From the board compositions, we extracted a list with the names of all directors. From this list, we excluded employee representatives as the legislation does not affect them in the same way. Since mistakes could have occurred while entering the data and people may change their name, this list was manually cleaned by studying the compositions over time and comparing changes. For example, Alexandra Bech Gjørv was a director of Schibsted ASA from 2001 until 2007. However, in 2001 and 2002, her name was listed as simply Alexandra Bech. Without the manual cleaning, she would have been included as two separate people in the dataset.
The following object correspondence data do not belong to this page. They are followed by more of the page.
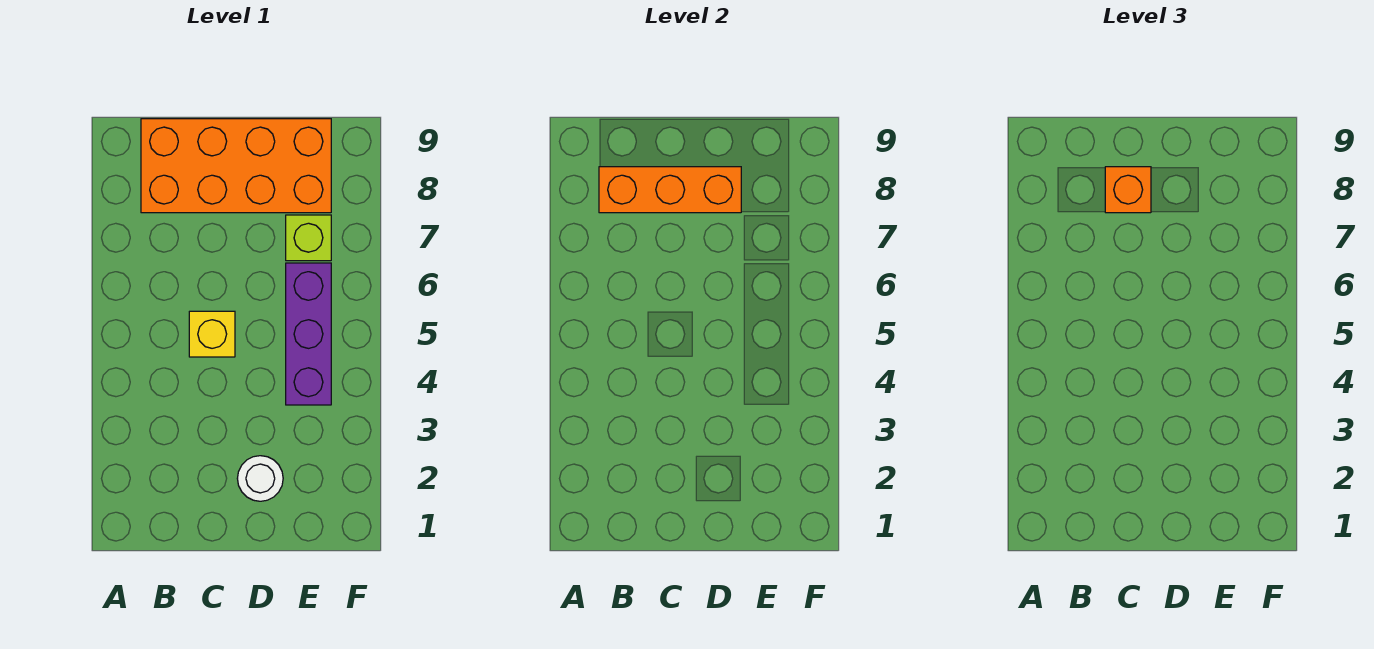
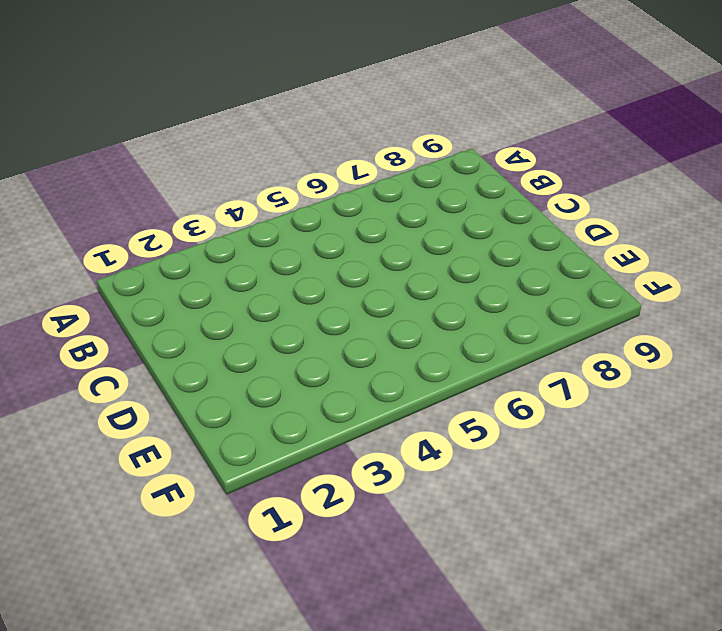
none -> orange 2x4 brick [141,119,331,213]
none -> yellow 1x1 brick [189,311,235,357]

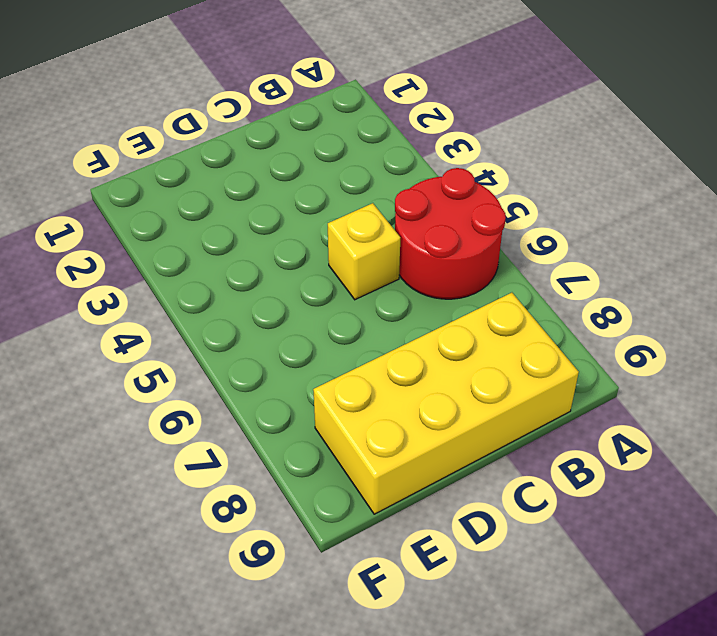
red 2x2 round brick [395,168,506,299] -> none
yellow 2x4 brick [313,293,579,514] -> orange 2x4 brick [141,119,331,213]
none -> white 1x1 round brick [237,456,283,501]
none -> purple 1x3 brick [286,263,331,405]

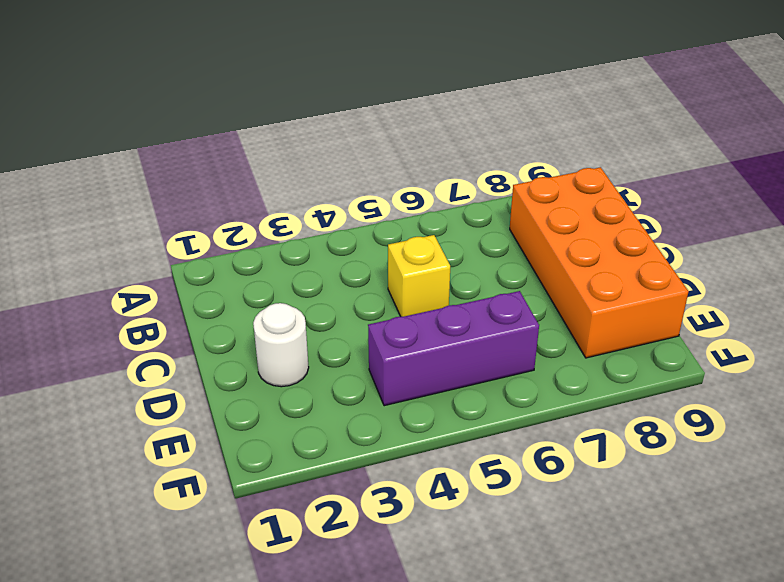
none -> lime 1x1 brick [286,215,331,261]
none -> orange 1x3 brick [599,167,741,213]

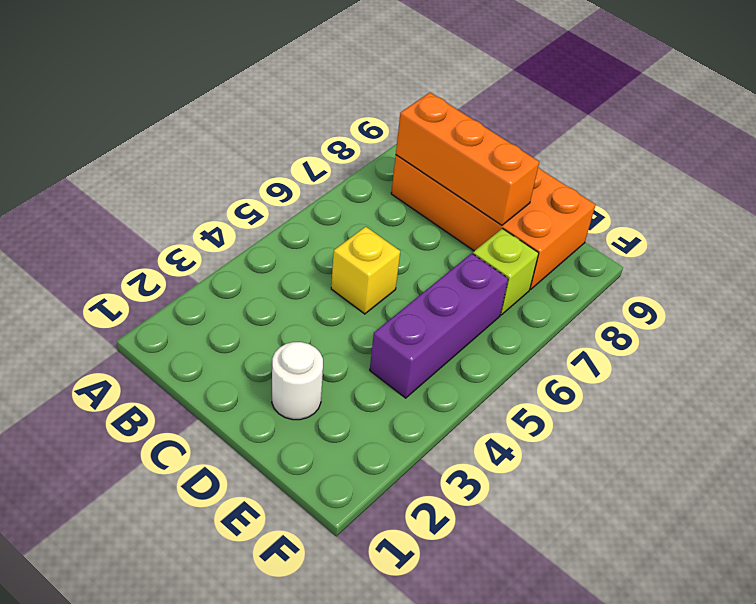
none -> orange 1x1 brick [1105,167,1151,213]

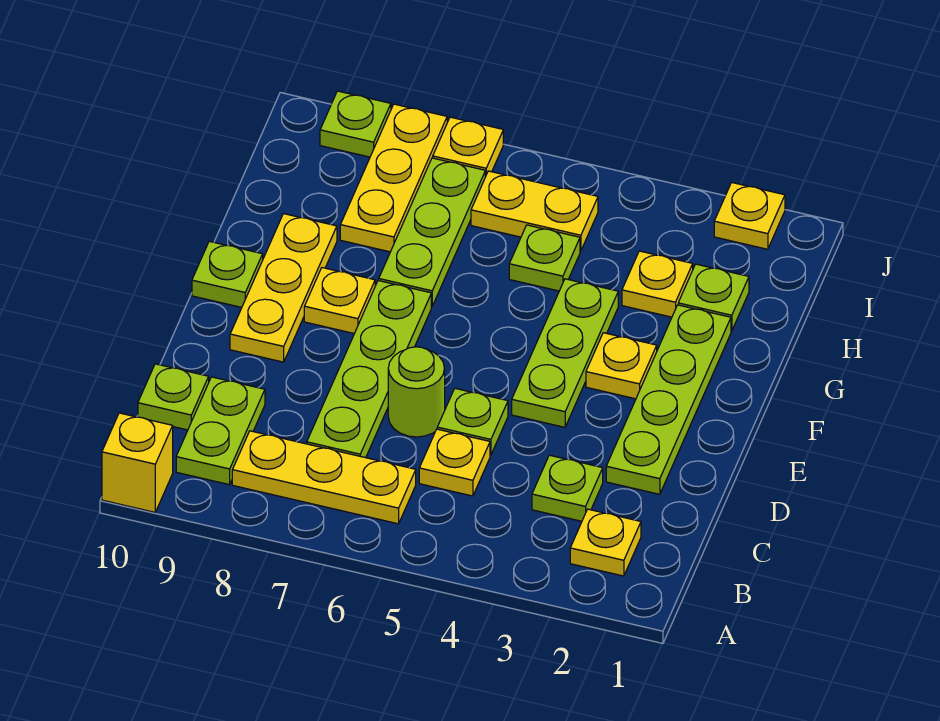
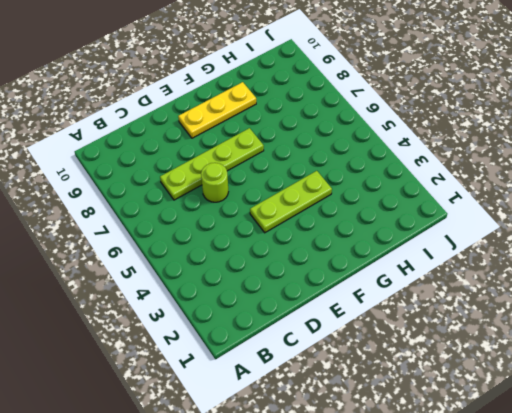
none -> yellow 1x1 brick [102,413,173,512]
none -> yellow 1x1 plate [570,509,641,576]
none -> yellow 1x3 plate [232,431,416,524]

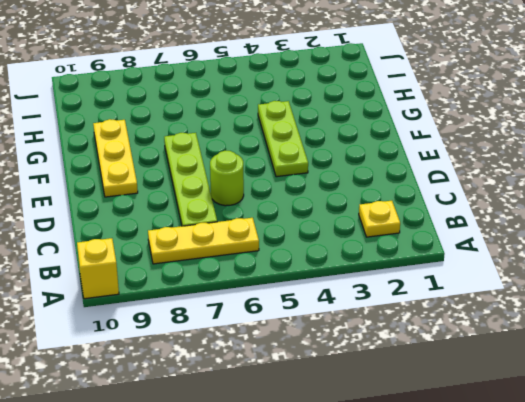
none -> lime 1x2 plate [176,377,265,485]
none -> lime 1x1 plate [532,455,603,521]
none -> yellow 1x1 plate [419,429,490,496]

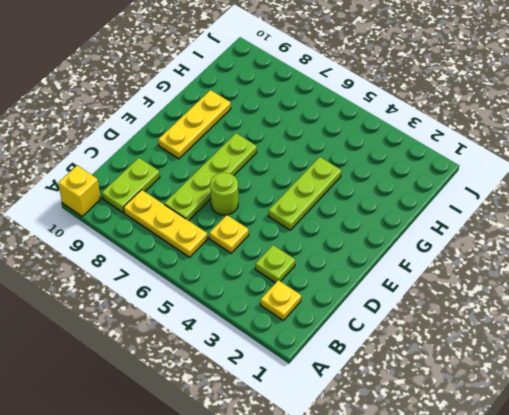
none -> lime 1x1 plate [138,364,209,430]
none -> lime 1x4 plate [606,305,731,494]
none -> lime 1x1 plate [437,388,508,455]

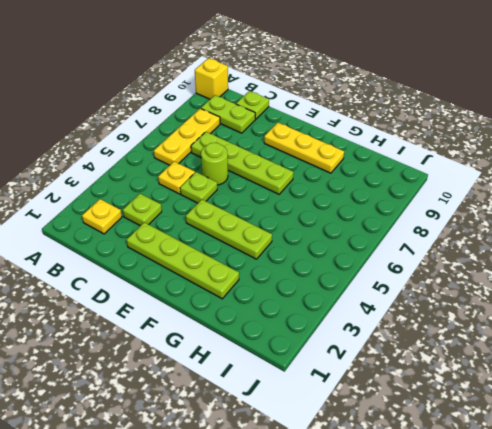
none -> yellow 1x1 plate [586,333,657,399]
none -> yellow 1x1 plate [304,268,375,334]
none -> lime 1x1 plate [192,241,263,307]

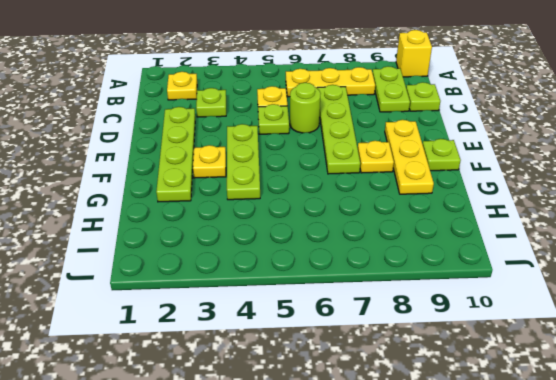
none -> lime 1x3 plate [379,158,485,306]
none -> lime 1x1 plate [678,264,749,331]
none -> yellow 1x1 plate [622,251,693,317]

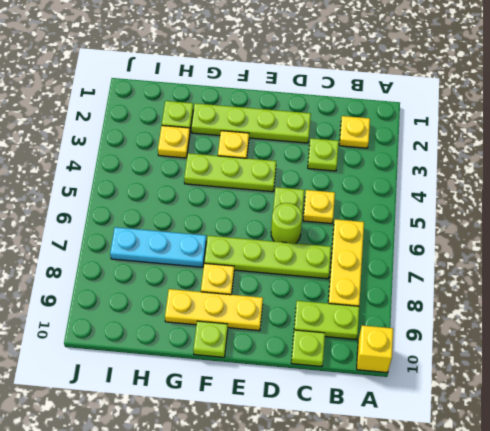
cyan 1x3 plate [110,227,206,267] -> lime 1x3 plate [379,158,485,306]
none -> lime 1x1 plate [509,225,580,291]
none -> yellow 1x3 plate [340,104,447,252]
none -> yellow 1x2 plate [471,171,598,251]

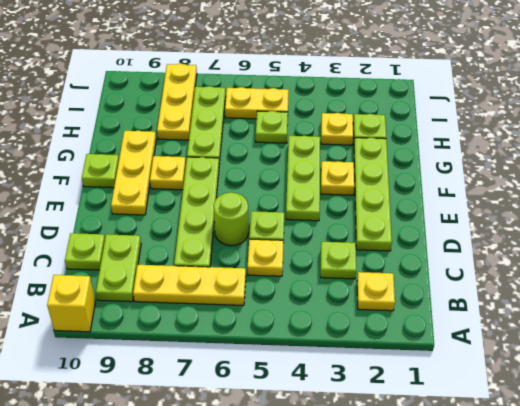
none -> yellow 1x1 plate [714,183,785,249]
none -> yellow 1x1 plate [433,117,503,177]
none -> lime 1x1 plate [320,91,391,157]

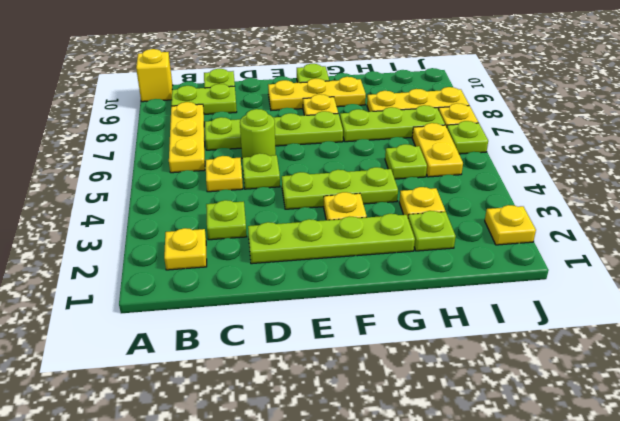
lime 1x1 plate [447,121,488,154] -> lime 1x1 plate moved to [320,91,391,157]

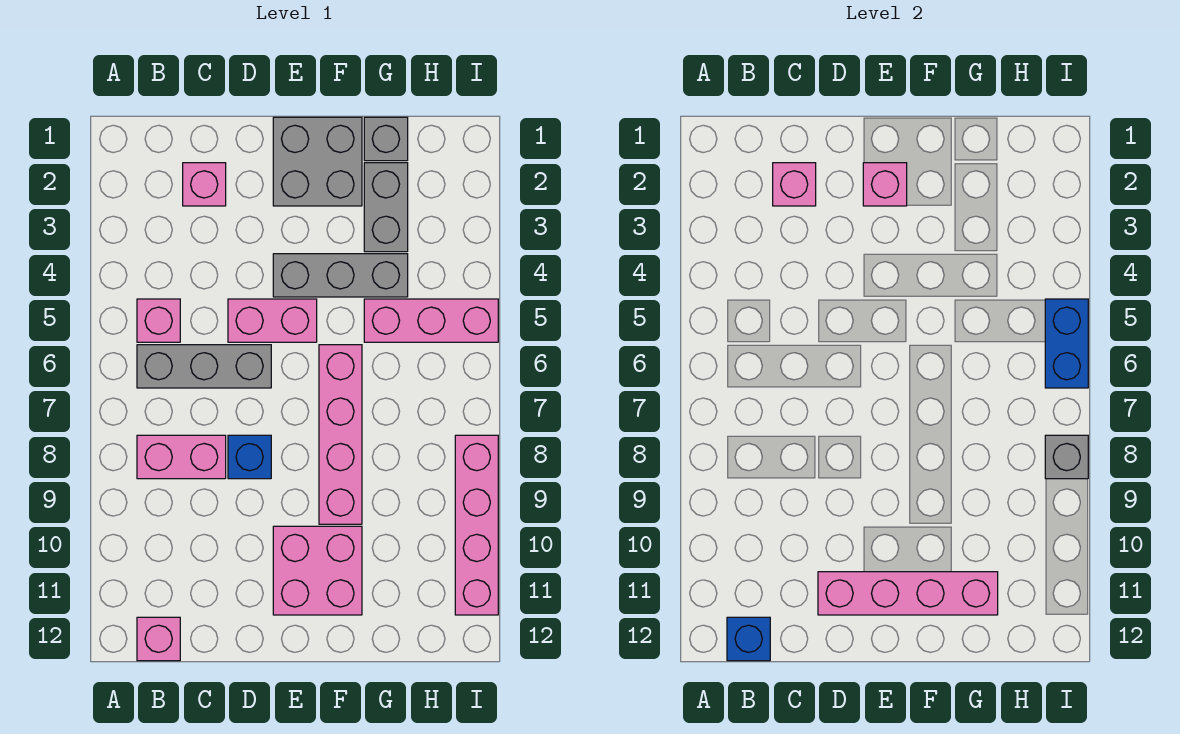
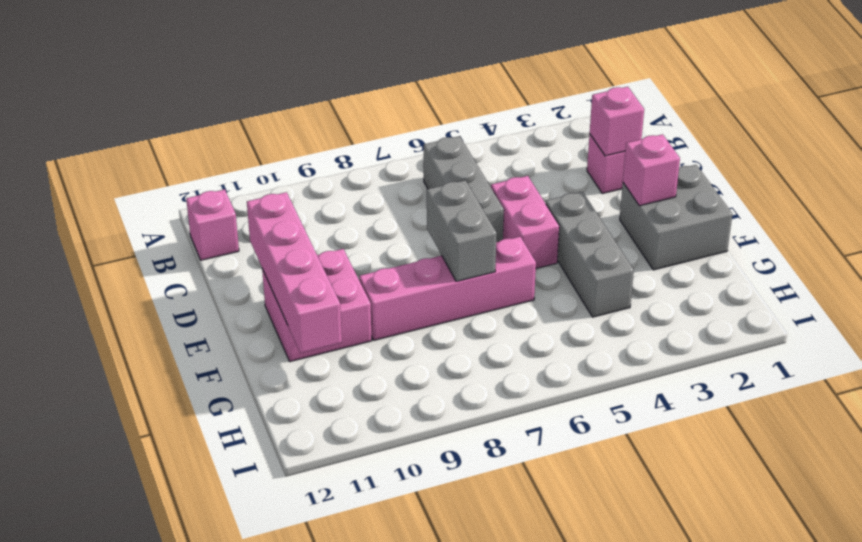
grey 1x2 brick [427,180,497,281] -> grey 1x2 brick turned to [364,163,408,252]
none -> pink 1x1 brick [137,299,180,342]
none -> pink 1x2 brick [137,435,226,479]
none -> blue 1x1 brick [228,435,271,479]

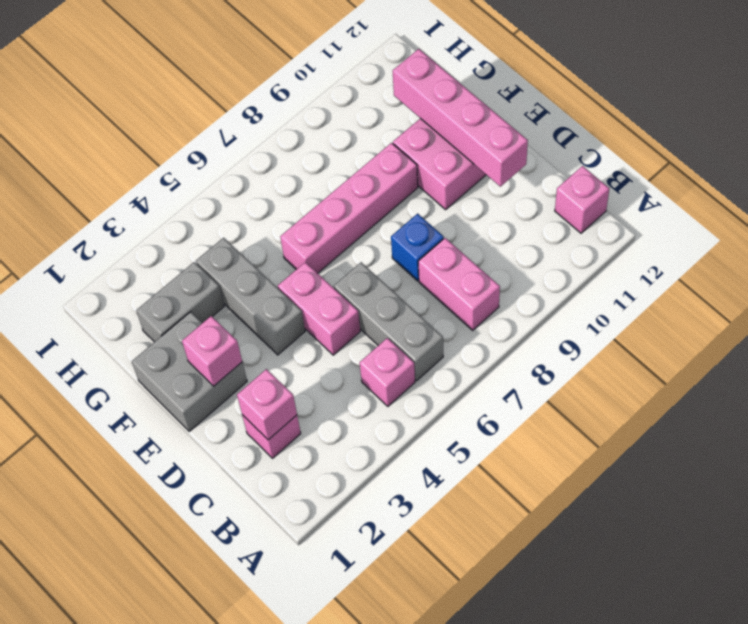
none -> grey 1x1 brick [364,117,408,161]
none -> pink 1x3 brick [364,299,498,342]
none -> pink 1x4 brick [455,435,498,615]

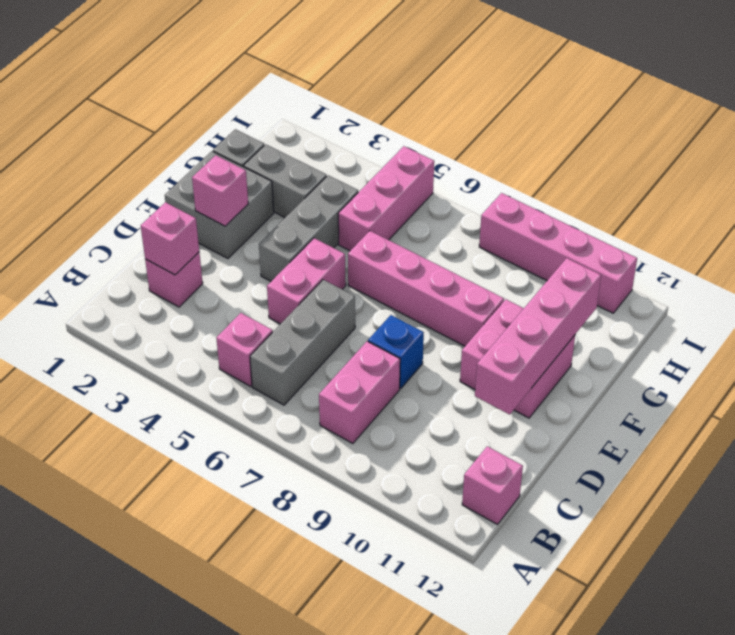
none -> blue 1x1 brick [727,617,770,661]
none -> blue 1x2 brick [1045,299,1088,388]
none -> grey 1x1 brick [1045,435,1088,479]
To determine the sex of the directors in our dataset, we collected lists of all male and all female first names belonging to more than 200 people in Norway from Statistics Norway. We cross-referenced these two lists with the first names of the directors. However, some first names were not in either of the lists, and some first names were included in both lists. In an effort to avoid having missing data, we conducted a web search to determine the gender of directors with these names.

Note: The analysis provided does only consider the data from May 2002 to August 2009 (peer-reviewed).